Through painting, video, installation, performance, poetry, and newly commissioned pieces created for the show, the Whitney Museum’s exhibition brings together over fifty works by an intergenerational group of artists who are either still residing in the island or part of the community here in the states.

“The tone of the exhibition is set by the desire of the artists to be frank and honest about the political situation in Puerto Rico without being pessimistic, but the fight matches the grief,” Guerrero said. “This is a place where there is corruption, there is disaster, but there is also people trying to make art and beauty.”

Pieces by artists Armig Santos touch on the enormous death toll of the storm, and the grief carried by survivors. Photo by Ximena Del Cerro.
ripped street pole in hurricane maria exhibit
An untitled piece by artist Gabriella Torres-Ferrer. A ripped street pole with a sign that reads “Validate your American citizenship”. Ximena Del Cerro

At the time the storm hit, the curator was working as a curatorial fellow at the Hammer Museum in Los Angeles.

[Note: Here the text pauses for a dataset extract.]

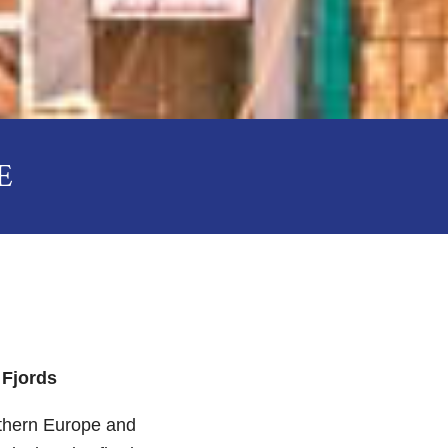
E
 Fjords
rthern Europe and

“Just like so many people, I wasn’t able to get in touch with my family or friends,” she said. “I was feeling very frustrated not being able to do much, but now I have this important platform that I can use to promote the artists from Puerto Rico.”

Some of the pieces in the show talk about the summer of 2019, when hundreds of thousands of Puerto Ricans marched into the streets demanding the resignation of then-Governor Ricardo A. Rosselló. Following the insufficient response to those affected by Maria and the leak of offensive messages targeting the population, one of the largest demonstrations the island has ever seen pushed the governor out.

Other artists focused on the inequality endured by the locals.

“The policies in Puerto Rico don’t benefit the people who live there,” she said. “They are there to create an economy made for people who use the island as a playground.”

art made with sand at the Whitney Museum
La Concha, by artists Yiyo Tirado Rivera from 2022, made with sand and wood. Photo by Ximena Del Cerro.

As an Assistant Curator at the Whitney, Guerrero sets the agenda for the exhibitions and brings works into the museum’s permanent collection. She is part of the Emerging Artists Working Group, the Indigenous Artists Working Group, the Equity & Inclusion Committee, and co-leads the bilingual initiative at the museum. “No Existe Un Mundo Poshuracán” will open on Nov. 23 and runs until Apr. 23, 2023.

“I want Puerto Ricans to come see the show and feel proud,” she said. “I want the average museum visitor to remember that moment when President Trump went and threw paper towels to people. I want them to reflect on who the people standing there were and what are their lives like now.”